It was only a month ago that Microsoft's Speech Recognition technology scored the lowest error rate ever. Since then, Microsoft has improved it further, and the service now has an error rate of 5.9%, down from 6.3.
To put this into perspective, that's the same as a trained transcriptionist. Studies show that untrained humans have an error rate of 11% on average. According to chief speech scientist Xuedong Huang, it's a pretty big deal.
“We've reached human parity,” said Huang, “This is a historic achievement.”
This is the first time in history that a computer has been able to understand conversation as well as humans can. It's a goal that seemed outlandish just a few years ago.
“Even five years ago, I wouldn't have thought we could have achieved this. I just wouldn't have thought it would be possible,” said Harry Shum, executive vice president, Microsoft Artificial Intelligence and Research group. “This will make Cortana more powerful, making a truly intelligent assistant possible.”
The breakthrough could also result in improvements across Xbox, translation, audio description and more.
Much of Microsoft's success comes from its Computational Network Toolkit. The deep learning system is available to all on GitHub and allows for fast processing of deep learning algorithms across multiple computers. A combination of this and specialized GPU chips allowed the team to research much more quickly.
According to Huang, the team worked through the night once a breakthrough became apparent. They noticed that error rate could be reduced by representing words as continuous vectors in space. This let the computer realize that words such as “fast” and “quick” are similar.
Huang only became aware of the milestone via an internal social network post from 3.30am. The speech scientist has been working in speech recognition for over three decades, and described it as “a dream come true.”
Despite the achievement, Microsoft says there's still a lot of work to be done. The rate came from a controlled environment, with relatively little background noise. For the technology to take off, it needs to be able to detect speech accurately in louder environments.

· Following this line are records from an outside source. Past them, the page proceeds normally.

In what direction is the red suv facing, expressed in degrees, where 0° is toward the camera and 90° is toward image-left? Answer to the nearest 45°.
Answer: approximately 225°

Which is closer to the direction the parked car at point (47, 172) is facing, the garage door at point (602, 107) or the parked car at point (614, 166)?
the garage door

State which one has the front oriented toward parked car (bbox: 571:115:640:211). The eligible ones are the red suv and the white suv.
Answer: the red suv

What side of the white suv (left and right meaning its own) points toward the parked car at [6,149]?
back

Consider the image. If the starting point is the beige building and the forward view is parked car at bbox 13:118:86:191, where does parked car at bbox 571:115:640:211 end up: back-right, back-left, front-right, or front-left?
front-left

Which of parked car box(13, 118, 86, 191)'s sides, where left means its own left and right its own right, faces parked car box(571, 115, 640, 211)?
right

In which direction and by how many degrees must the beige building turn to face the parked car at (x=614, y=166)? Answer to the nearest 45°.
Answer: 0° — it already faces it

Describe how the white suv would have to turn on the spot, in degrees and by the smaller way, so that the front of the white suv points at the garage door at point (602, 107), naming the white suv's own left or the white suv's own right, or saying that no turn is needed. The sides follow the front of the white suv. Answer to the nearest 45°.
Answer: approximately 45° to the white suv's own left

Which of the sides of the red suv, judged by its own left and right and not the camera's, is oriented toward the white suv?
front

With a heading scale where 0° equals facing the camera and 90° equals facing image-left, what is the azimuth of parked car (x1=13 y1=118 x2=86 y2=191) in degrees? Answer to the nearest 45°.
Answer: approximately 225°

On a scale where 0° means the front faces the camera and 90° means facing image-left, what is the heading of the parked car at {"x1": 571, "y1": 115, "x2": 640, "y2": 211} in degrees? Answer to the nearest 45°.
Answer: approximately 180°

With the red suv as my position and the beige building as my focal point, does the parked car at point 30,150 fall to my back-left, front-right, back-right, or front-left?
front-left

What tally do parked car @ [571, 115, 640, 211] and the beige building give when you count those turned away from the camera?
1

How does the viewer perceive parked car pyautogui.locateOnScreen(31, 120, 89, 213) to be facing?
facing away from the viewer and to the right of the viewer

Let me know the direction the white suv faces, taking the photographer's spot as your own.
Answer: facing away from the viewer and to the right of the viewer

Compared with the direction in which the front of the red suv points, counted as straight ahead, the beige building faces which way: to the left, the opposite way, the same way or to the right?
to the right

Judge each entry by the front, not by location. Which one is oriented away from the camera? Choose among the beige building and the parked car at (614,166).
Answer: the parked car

The team is currently implementing a way to assign names to speakers in a conversation and ensuring it works with different accents and voice tones.
Of course, despite the label of “understanding” speech, the technology only recognizes it. The computer is writing down what it hears by decoding audio signals. The next step is for the computer to process sentences and reply or take action.
According to Shum, it's a process that could still take many years.